He Jian, Rodriguez-Saona Luis E, Giusti M Monica
Department of Food Science, The Ohio State University, Columbus, Ohio 43210, USA.
J Agric Food Chem. 2007 May 30;55(11):4443-52. doi: 10.1021/jf062715c. Epub 2007 May 8.
The determination of food authenticity is a crucial issue for food quality and safety. Midinfrared spectroscopy provides rapid chemical profiling of agricultural products and could become an effective tool for authentication when coupled to chemometrics. This study developed a simple protocol for classifying commercial juices using attenuated total reflectance infrared spectroscopy. Spectra from a total of 52 juices together with their extracted sugar-rich and phenol-rich fractions were obtained to construct multivariate models [hierarchical cluster analysis (HCA) and soft independent modeling of class analogy (SIMCA)] for pattern recognition analysis and prediction. Spectra of the sugar-rich fraction, comprised primarily of sugars and simple acids, almost superimposed the whole juice spectra. Solid-phase extraction enriched phenol compounds and provided signature-like spectral information that substantially improved the SIMCA modeling power over the whole juice or sugar-rich fraction models and allowed for the differentiation of juices with different origins. Zero percent misclassification was achieved by the phenol-rich fraction model. HCA successfully recognized the natural grouping of juices based on ingredients similarity. The infrared technique assisted by a simple fractionation and chemometrics provided a promising analytical method for the assurance of juice quality and authenticity.

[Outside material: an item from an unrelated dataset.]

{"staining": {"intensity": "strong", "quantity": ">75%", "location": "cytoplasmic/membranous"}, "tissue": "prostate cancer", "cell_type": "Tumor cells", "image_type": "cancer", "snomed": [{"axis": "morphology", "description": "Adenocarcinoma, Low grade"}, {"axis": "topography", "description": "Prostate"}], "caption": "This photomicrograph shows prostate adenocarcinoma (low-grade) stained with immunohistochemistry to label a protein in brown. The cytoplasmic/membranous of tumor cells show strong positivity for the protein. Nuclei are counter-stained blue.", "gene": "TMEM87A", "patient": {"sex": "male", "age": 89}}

食品真实性的判定是食品质量与安全的关键问题。中红外光谱可对农产品进行快速化学分析,与化学计量学结合后有望成为一种有效的鉴别工具。本研究开发了一种利用衰减全反射红外光谱对市售果汁进行分类的简单方法。采集了总共52种果汁及其富含糖分和富含酚类的提取物的光谱,以构建用于模式识别分析和预测的多变量模型[层次聚类分析(HCA)和类软独立建模(SIMCA)]。富含糖分的提取物的光谱主要由糖和简单酸组成,几乎与全果汁光谱重叠。固相萃取富集了酚类化合物,并提供了类似特征的光谱信息,这大大提高了SIMCA相对于全果汁或富含糖分提取物模型的建模能力,并能够区分不同产地的果汁。富含酚类提取物的模型实现了零误分类。HCA成功地根据成分相似性识别出果汁的自然分组。通过简单的分馏和化学计量学辅助的红外技术为保证果汁质量和真实性提供了一种有前景的分析方法。